Il y a des valeurs qui sont intemporelles. La justice. Le respect. La probité. L’intégrité. La solidarité.

Il est certain que ces termes sont moins hot que le « covoiturage urbain », l’« économie du partage » et l’« ubérisation ». Ils sont moins à la mode parce qu’ils sont essentiellement moins nouveaux. Rien ne se démode plus vite que la mode, vous savez. Et les classiques ne se démodent jamais.

Si nos cadets peuvent apprendre quelque chose de leurs aînés, c’est peut-être justement ce doute qui s’installe en vieillissant envers les modes successives et passagères. Il ne faudrait pas, pour faire de la place à une vague passagère, détruire un système de 1,4 milliard qui emploie 22 000 travailleurs et qui fait vivre autant de familles.

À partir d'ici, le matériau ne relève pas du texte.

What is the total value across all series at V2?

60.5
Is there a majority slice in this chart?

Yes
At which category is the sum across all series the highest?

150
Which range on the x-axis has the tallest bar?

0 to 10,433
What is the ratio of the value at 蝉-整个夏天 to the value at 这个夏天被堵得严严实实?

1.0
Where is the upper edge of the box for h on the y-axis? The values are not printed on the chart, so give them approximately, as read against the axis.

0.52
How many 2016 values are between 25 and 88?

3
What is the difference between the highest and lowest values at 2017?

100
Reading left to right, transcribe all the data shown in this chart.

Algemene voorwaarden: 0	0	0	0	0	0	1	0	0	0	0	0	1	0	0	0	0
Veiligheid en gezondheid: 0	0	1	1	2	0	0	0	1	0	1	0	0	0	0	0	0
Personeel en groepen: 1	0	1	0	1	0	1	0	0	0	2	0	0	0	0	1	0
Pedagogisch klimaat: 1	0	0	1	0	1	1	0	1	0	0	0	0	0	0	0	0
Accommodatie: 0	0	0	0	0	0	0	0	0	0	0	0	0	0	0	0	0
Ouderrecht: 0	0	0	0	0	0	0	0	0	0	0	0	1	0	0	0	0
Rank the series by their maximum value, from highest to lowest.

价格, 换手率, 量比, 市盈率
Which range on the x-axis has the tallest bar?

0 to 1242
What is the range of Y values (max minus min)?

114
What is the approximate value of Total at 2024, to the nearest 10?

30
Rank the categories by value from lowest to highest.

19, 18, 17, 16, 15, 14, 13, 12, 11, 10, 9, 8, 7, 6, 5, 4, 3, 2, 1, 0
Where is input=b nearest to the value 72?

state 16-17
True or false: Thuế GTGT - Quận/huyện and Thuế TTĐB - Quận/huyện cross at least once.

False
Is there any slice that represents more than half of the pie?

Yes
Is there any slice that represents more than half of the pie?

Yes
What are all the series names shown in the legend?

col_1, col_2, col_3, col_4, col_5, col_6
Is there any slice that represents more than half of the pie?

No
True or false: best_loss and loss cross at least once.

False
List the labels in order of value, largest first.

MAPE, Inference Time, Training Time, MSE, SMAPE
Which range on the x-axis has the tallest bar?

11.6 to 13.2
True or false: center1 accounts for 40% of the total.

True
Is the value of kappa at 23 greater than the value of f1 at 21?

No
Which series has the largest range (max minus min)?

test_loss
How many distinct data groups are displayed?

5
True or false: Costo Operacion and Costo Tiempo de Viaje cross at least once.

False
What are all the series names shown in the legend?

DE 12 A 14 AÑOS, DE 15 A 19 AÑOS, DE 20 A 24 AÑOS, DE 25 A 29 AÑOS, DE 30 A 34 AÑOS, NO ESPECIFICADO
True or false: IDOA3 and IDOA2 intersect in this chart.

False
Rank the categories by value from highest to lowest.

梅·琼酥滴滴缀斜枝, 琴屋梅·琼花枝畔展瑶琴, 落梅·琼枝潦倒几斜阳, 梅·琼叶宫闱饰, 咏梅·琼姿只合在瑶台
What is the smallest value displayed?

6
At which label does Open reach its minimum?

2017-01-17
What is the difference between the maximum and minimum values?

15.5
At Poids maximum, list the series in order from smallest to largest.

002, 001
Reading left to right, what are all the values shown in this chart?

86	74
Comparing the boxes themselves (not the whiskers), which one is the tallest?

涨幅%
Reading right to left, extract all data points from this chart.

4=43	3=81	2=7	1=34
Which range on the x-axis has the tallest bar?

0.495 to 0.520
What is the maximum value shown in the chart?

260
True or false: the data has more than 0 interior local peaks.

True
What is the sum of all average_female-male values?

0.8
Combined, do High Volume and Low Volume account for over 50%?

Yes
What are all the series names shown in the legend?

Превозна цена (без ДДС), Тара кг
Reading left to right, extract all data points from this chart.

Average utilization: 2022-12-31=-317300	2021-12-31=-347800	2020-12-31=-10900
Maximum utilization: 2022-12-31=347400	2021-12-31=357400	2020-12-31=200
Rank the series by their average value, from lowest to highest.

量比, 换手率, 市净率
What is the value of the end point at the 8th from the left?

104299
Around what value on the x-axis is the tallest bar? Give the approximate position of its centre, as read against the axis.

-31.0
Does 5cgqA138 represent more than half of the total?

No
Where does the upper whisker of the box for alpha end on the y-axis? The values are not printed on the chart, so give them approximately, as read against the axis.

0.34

Si le modèle d’Uber mérite réellement d’être considéré comme révolutionnaire, si dans 100 ans on en parlera dans les classes d’école en l’enseignant comme un « classique », alors le service saura s’adapter aujourd’hui au marché et aux règles du Québec. Si Uber est incapable de le faire, ce sera alors la preuve qu’il s’agissait d’un simple soubresaut de l’opinion de certains.

Un bémol, toutefois. Uber pourrait aussi passer à l’histoire comme un exemple classique d’intimidation, de supercherie et de manipulation de l’opinion politique et publique. Est-ce que ce sera le cas ? Seul le temps nous le dira, croyez-en l’expérience d’un « vieux ».